OBJECTIF DE L'EXERCICE
Modifie ces lignes en remplaçant « value » par « amount » dans tous les enregistrements, sans rien changer d'autre. Laisse les images hors de ta réponse.
■ ■ ■ ■ ■ ■ ■
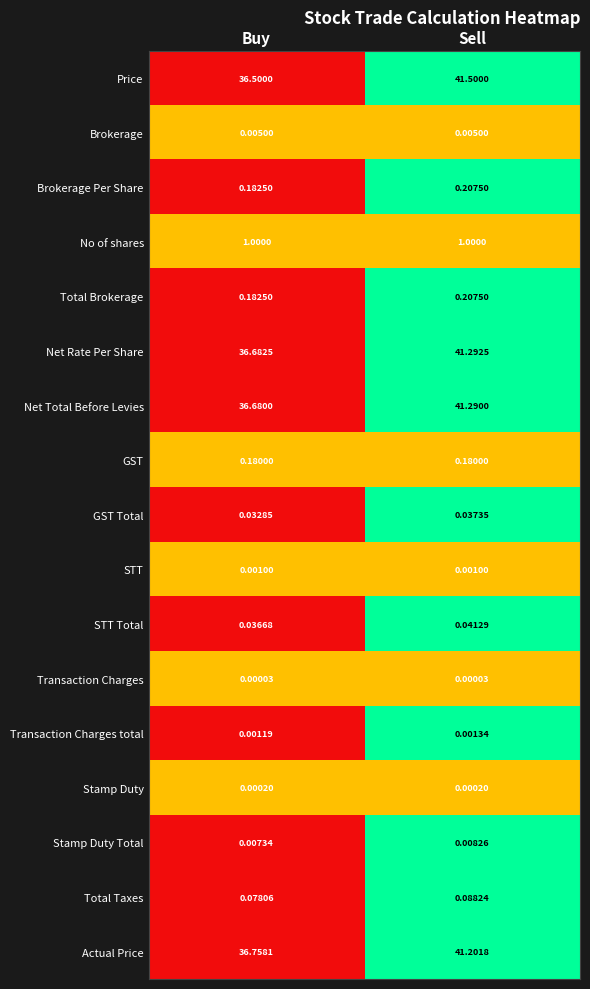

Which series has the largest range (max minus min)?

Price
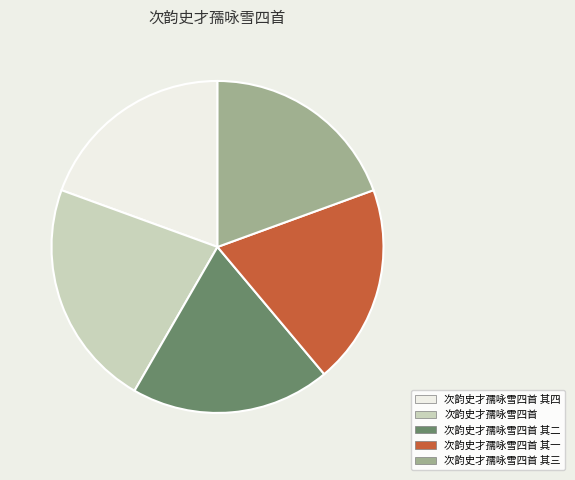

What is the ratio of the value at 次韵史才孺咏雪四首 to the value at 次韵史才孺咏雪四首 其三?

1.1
■ ■ ■ ■ ■ ■ ■
RÉPONSE À L'EXERCICE
Which series has the largest range (max minus min)?

Price

What is the ratio of the amount at 次韵史才孺咏雪四首 to the amount at 次韵史才孺咏雪四首 其三?

1.1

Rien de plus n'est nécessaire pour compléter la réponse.